Para muitos não passa de um pobre louco, porém um louco muito especial, ao que sei, só recebe a visita de um sobrinho e, no entanto, trata da sua higiene e alimentação, a ponto de ter um óptimo aspecto.

- Este gajo dá comigo em doido. – Desabafava assim o João da loja de ferragens, olhando para o primeiro andar do prédio defronte, onde à janela estava o Manuel, que repetia:

- Amanhã vai chover, amanhã vai chover...

- Tá’ a ver, é todo dia nisto! Saiu uma maluca do andar e agora veio este maluco que me dá cabo do juízo. – Diz o João lamentando-se para mim.

- Tenha calma João, que o homem é inofensivo. – Retorqui eu com alguma convicção.

- Inofensivo? Não sei se o será… Já se me constou umas coisas que, a serem verdade, ele passa a saber quem é o troca-tintas.
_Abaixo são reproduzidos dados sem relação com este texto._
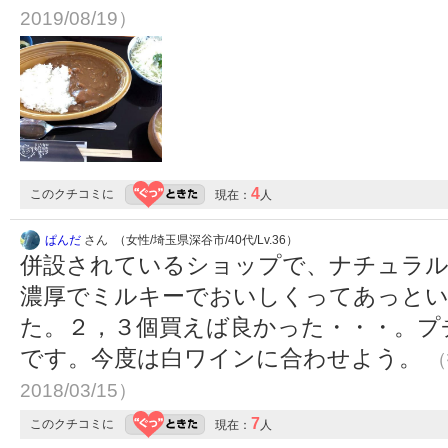
2019/08/19）
4
このクチコミに
現在：
人
ぱんだ
さん （女性/埼玉県深谷市/40代/Lv.36）
併設されているショップで、ナチュラル
濃厚でミルキーでおいしくってあっと
た。２，３個買えば良かった・・・。プ
です。今度は白ワインに合わせよう。
（
2018/03/15）
7
このクチコミに
現在：
人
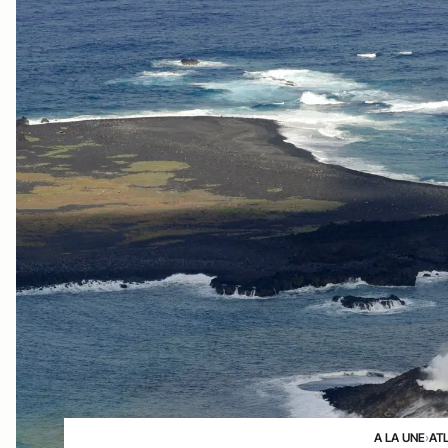
A LA UNE
›
AT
- Mas que coisas? – Pergunto eu a sorrir perante a designação de troca-tintas, com que o João se auto-agraciava pelo facto de ser pintor.

- Depois, depois saberá.

Passado uns dias, dirigia-me para o café do Niquinho e ao passar em frente à pastelaria da Memória, encontro o Manuel no pequeno jardim da esplanada, ao ver-me sorriu e apontou para a árvore-da-borracha dizendo:

- Os figos já estão maduros.

Com o olhar fixo em mim e o dedo esticado na direcção da copa da árvore, parecia interrogar-me, então vês ou não vês os figos?

Surpreendido pelo insólito personagem, a minha reacção foi brincar com ele e olhando na direcção da árvore, respondo:

- Pois já e os pássaros já os estão a bicar.
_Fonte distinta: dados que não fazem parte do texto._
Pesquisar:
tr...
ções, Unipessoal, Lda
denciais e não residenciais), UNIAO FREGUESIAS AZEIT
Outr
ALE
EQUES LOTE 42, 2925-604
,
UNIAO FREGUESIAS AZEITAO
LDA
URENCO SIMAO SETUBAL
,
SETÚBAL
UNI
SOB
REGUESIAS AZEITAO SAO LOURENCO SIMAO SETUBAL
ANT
Foi lindo de ver o sorriso de cumplicidade, com que o Manuel me mimoseou, como se no momento tivesse sido surpreendido pela resposta ou pela atenção que eu lhe dedicara, habituado à indiferença e ao escárnio das pessoas.

O Palmeiro, que me acompanhava, ficou surpreendido perante a resposta que dei ao Manuel a ponto de exclamar:

- Estou desconfiado que ainda és mais maluco do que ele.
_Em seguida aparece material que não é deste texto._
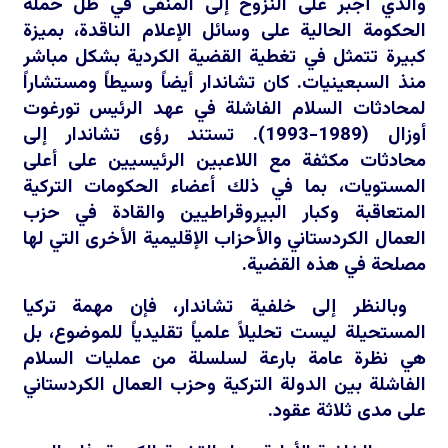
والذي أُجبر على النزوح إلى المنفى في ظل حملة
الحكومة الحالية على وسائل الإعلام الناقدة، بميزة
كبيرة تتمثل في تغطية القضية الكردية بشكل مباشر
منذ السبعينيات. كان تشاندار أيضاً وسيطاً ومستشاراً
لمحادثات السلام الفاشلة في عهد الرئيس تورغوت
أوزال (1989-1993). تستند رؤى تشاندار إلى
محادثات مكثفة مع اللاعبين الرئيسيين على أعلى
المستويات، بما في ذلك أعضاء الحكومات التركية
المتعاقبة وكبار البيروقراطيين والقادة في حزب
العمال الكردستاني والأحزاب الإقليمية الأخرى التي لها
مصلحة في هذه القضية.
وبالنظر إلى خلفية تشاندار، فإن مهمة تركيا
المستحيلة ليست تحليلاً علمياً تقليدياً للموضوع، بل
هي نظرة عامة بارعة لسلسلة من عمليات السلام
الفاشلة بين الدولة التركية وحزب العمال الكردستاني
على مدى ثلاثة عقود.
Depois deste episódio, sempre que o Manuel me vê, diz-me sempre qualquer coisa. Uma das frases mais comuns é: «Não gosto de frangos, só gosto de frangas, frangos são rapazes e as frangas são raparigas».

Todos os dias, o Manuel, por volta das dezasseis horas, vai ao adro da igreja e na parte mais alta, do ponto de vista da Trv. da Memória, vira-se para Sul e com as mãos em concha na boca à laia de funil, respondendo a um chamamento imaginário grita:

- VOU JÁ! VOU JÁ! VOU JÁ.

É uma festa para os miúdos que por ali brincam e se abeiram dele e numa grande algazarra repetem: «Vou já, vou já.» Perante os risos descarados da garotada, o Manuel esboça um sorriso misterioso e sem dar cavaco à pequenada, dá meia volta de regresso à rua onde vive.

- Maluco? Maluco sou eu, que farto-me de trabalhar e ninguém me paga a renda da casa. – Assim se expressava o João para um cliente, enquanto contava um monte de parafusos.

- Veja lá você que o «menino» também se mete com as mulheres. Ai dele, se dirigir uma palavra que seja à minha!

Entro na loja de ferragens e deparo com esta conversa, não foi preciso ouvir mais nada para ficar a saber de quem estavam a falar; do Manuel, claro.

- Pobre Manuel, – comento, como que a substituir os bons dias – deve estar com as orelhas mais quentes do que um forno pronto a assar um leitão.

- Pois, pois, defenda-o Correia que ele merece! Não é à sua porta que ele está a azucrinar os ouvidos! Eu gostava de o ver aqui e ser ma-traqueado a toda hora, para ver se dizia pobre Manuel? O raio que o parta, mais quem se lembrou de o meter aqui na rua.

Ao ver o aborrecimento do João não lhe respondi, esperando com isso que ele se acalmasse. Enquanto isso, pus-me a imaginar qual seria o meu procedimento numa situação como a do João, porém não cheguei a nenhuma conclusão. Se por um lado devia ser complicado estar a levar com ditos repetitivos com um vozeirão de cana rachada, por outro lado, sentia uma certa pena daquele pobre coitado, que tinha por companhia unicamente a sua sombra.

De regresso a casa, vislumbro o Manuel a colocar meia dúzia de páginas de um jornal, no ecoponto do papelão, ao ver-me, sorri e aponta para o monte de caixas de papelão, que alguém por preguiça não as colocou dentro. Abanando a cabeça em sinal de desacordo o Manuel exclama:

- E o doido sou eu! E o doido sou eu!

Naquele momento, veio-me à lembrança a canção do vagabundo, que dorme toda a noite à soalheira.